_What to work on_
Output, as a numbered list, the lines from the start of the rows through the line containing "Tin tức mới", with both ends included and any blank lines left out.

Stored data entries
——————————
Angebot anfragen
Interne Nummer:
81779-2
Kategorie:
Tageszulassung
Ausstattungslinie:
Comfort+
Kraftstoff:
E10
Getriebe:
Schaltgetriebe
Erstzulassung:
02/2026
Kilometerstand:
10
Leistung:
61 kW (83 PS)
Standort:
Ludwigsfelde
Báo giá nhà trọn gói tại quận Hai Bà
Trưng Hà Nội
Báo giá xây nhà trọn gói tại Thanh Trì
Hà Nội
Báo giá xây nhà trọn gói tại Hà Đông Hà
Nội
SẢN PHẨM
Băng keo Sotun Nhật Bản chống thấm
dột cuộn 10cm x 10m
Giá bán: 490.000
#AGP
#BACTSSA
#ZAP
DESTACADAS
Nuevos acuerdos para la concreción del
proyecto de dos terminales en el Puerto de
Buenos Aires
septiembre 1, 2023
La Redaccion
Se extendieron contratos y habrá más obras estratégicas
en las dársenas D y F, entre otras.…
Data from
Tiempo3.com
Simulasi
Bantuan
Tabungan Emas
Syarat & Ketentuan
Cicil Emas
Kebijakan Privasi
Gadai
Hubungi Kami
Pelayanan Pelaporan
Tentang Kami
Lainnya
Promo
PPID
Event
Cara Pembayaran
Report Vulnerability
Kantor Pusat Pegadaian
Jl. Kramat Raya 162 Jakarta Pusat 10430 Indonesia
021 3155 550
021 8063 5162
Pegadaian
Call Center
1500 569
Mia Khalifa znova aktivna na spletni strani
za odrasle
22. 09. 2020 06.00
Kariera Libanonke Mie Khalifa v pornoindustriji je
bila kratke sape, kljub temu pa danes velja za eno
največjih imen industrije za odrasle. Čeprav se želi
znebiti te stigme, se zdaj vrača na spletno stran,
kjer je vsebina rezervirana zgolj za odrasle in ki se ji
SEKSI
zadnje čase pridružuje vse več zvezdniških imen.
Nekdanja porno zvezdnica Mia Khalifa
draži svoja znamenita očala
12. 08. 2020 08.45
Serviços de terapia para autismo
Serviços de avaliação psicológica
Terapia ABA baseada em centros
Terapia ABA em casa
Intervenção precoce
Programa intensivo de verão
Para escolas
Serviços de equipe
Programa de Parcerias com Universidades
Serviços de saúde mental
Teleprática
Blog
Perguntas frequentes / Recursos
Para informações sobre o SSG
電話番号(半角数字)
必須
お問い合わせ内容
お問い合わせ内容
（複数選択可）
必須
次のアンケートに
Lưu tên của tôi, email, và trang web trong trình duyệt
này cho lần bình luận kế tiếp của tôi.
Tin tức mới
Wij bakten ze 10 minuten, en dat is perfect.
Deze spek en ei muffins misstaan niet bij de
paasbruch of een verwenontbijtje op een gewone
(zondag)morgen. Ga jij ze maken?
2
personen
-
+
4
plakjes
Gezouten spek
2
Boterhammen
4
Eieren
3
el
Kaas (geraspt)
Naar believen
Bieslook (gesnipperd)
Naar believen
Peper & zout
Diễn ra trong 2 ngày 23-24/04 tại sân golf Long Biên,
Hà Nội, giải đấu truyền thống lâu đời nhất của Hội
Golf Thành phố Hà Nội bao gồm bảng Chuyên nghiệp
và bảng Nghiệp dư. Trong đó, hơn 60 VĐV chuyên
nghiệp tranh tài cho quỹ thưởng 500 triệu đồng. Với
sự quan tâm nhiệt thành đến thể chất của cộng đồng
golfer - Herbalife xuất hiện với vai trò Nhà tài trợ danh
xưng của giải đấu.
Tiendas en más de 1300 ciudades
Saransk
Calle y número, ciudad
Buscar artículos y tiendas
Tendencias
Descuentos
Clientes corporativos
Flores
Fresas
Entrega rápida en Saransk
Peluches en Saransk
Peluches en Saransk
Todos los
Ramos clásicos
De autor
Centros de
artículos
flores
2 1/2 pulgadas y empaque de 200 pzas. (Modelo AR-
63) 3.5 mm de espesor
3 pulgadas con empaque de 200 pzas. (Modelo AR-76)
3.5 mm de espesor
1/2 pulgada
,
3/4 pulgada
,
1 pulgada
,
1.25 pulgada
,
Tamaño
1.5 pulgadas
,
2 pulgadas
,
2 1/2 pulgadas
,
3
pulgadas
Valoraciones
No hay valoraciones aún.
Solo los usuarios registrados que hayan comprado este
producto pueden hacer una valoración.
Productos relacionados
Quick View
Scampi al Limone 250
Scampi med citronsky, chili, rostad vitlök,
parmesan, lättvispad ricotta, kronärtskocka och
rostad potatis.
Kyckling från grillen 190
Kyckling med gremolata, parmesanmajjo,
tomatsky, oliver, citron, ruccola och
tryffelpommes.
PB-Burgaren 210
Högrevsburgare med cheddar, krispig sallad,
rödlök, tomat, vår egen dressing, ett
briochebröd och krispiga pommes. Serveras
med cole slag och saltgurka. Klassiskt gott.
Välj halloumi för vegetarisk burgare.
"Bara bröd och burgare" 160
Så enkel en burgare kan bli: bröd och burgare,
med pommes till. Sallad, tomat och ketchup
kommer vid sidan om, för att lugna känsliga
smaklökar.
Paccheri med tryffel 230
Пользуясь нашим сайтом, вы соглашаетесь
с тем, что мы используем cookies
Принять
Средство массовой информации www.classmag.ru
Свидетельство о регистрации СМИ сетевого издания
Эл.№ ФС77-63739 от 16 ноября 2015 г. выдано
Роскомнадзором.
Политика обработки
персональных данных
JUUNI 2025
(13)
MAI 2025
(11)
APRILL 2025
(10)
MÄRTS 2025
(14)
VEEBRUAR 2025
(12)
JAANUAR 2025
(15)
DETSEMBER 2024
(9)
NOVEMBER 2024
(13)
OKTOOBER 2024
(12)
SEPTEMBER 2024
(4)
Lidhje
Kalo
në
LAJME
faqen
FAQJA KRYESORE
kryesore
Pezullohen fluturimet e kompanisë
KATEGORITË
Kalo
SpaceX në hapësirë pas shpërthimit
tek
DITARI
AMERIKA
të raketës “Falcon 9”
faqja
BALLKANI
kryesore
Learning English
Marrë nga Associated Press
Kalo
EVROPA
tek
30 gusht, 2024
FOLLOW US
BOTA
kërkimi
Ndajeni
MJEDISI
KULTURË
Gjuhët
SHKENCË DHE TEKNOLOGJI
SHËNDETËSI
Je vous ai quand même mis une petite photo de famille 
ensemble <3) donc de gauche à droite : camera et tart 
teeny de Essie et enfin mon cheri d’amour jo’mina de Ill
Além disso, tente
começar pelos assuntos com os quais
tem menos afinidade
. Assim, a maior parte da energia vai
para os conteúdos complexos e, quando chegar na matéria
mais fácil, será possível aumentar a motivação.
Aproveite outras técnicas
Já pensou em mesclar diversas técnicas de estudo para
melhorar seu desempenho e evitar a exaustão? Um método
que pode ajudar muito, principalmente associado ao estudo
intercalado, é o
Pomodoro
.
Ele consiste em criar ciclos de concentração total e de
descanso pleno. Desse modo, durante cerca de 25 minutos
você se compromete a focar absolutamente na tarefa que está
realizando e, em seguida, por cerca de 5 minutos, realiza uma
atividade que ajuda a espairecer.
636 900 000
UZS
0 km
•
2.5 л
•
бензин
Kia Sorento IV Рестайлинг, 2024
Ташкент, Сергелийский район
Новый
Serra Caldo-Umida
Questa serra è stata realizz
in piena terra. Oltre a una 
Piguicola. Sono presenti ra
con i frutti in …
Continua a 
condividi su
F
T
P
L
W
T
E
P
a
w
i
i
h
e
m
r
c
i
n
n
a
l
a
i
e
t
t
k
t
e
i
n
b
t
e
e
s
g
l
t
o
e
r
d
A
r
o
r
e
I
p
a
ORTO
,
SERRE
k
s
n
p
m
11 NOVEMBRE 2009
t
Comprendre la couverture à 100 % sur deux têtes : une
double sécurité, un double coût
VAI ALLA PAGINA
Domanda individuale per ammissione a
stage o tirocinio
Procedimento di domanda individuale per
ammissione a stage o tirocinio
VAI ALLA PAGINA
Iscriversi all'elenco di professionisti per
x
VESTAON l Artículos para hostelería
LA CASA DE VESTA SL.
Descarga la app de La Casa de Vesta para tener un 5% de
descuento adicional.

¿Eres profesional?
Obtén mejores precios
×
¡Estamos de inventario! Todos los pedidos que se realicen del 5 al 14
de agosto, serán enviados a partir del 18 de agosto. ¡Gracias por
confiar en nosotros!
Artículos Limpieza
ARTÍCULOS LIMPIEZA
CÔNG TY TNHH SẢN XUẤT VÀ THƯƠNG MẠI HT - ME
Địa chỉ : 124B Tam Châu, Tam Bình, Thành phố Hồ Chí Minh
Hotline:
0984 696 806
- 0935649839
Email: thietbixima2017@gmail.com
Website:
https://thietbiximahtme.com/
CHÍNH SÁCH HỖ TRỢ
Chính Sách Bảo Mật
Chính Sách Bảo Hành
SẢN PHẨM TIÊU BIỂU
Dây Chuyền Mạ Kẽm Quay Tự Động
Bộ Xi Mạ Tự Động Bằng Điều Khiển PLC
——————————
_The answer_
1. Angebot anfragen
2. Interne Nummer:
3. 81779-2
4. Kategorie:
5. Tageszulassung
6. Ausstattungslinie:
7. Comfort+
8. Kraftstoff:
9. E10
10. Getriebe:
11. Schaltgetriebe
12. Erstzulassung:
13. 02/2026
14. Kilometerstand:
15. 10
16. Leistung:
17. 61 kW (83 PS)
18. Standort:
19. Ludwigsfelde
20. Báo giá nhà trọn gói tại quận Hai Bà
21. Trưng Hà Nội
22. Báo giá xây nhà trọn gói tại Thanh Trì
23. Hà Nội
24. Báo giá xây nhà trọn gói tại Hà Đông Hà
25. Nội
26. SẢN PHẨM
27. Băng keo Sotun Nhật Bản chống thấm
28. dột cuộn 10cm x 10m
29. Giá bán: 490.000
30. #AGP
31. #BACTSSA
32. #ZAP
33. DESTACADAS
34. Nuevos acuerdos para la concreción del
35. proyecto de dos terminales en el Puerto de
36. Buenos Aires
37. septiembre 1, 2023
38. La Redaccion
39. Se extendieron contratos y habrá más obras estratégicas
40. en las dársenas D y F, entre otras.…
41. Data from
42. Tiempo3.com
43. Simulasi
44. Bantuan
45. Tabungan Emas
46. Syarat & Ketentuan
47. Cicil Emas
48. Kebijakan Privasi
49. Gadai
50. Hubungi Kami
51. Pelayanan Pelaporan
52. Tentang Kami
53. Lainnya
54. Promo
55. PPID
56. Event
57. Cara Pembayaran
58. Report Vulnerability
59. Kantor Pusat Pegadaian
60. Jl. Kramat Raya 162 Jakarta Pusat 10430 Indonesia
61. 021 3155 550
62. 021 8063 5162
63. Pegadaian
64. Call Center
65. 1500 569
66. Mia Khalifa znova aktivna na spletni strani
67. za odrasle
68. 22. 09. 2020 06.00
69. Kariera Libanonke Mie Khalifa v pornoindustriji je
70. bila kratke sape, kljub temu pa danes velja za eno
71. največjih imen industrije za odrasle. Čeprav se želi
72. znebiti te stigme, se zdaj vrača na spletno stran,
73. kjer je vsebina rezervirana zgolj za odrasle in ki se ji
74. SEKSI
75. zadnje čase pridružuje vse več zvezdniških imen.
76. Nekdanja porno zvezdnica Mia Khalifa
77. draži svoja znamenita očala
78. 12. 08. 2020 08.45
79. Serviços de terapia para autismo
80. Serviços de avaliação psicológica
81. Terapia ABA baseada em centros
82. Terapia ABA em casa
83. Intervenção precoce
84. Programa intensivo de verão
85. Para escolas
86. Serviços de equipe
87. Programa de Parcerias com Universidades
88. Serviços de saúde mental
89. Teleprática
90. Blog
91. Perguntas frequentes / Recursos
92. Para informações sobre o SSG
93. 電話番号(半角数字)
94. 必須
95. お問い合わせ内容
96. お問い合わせ内容
97. （複数選択可）
98. 必須
99. 次のアンケートに
100. Lưu tên của tôi, email, và trang web trong trình duyệt
101. này cho lần bình luận kế tiếp của tôi.
102. Tin tức mới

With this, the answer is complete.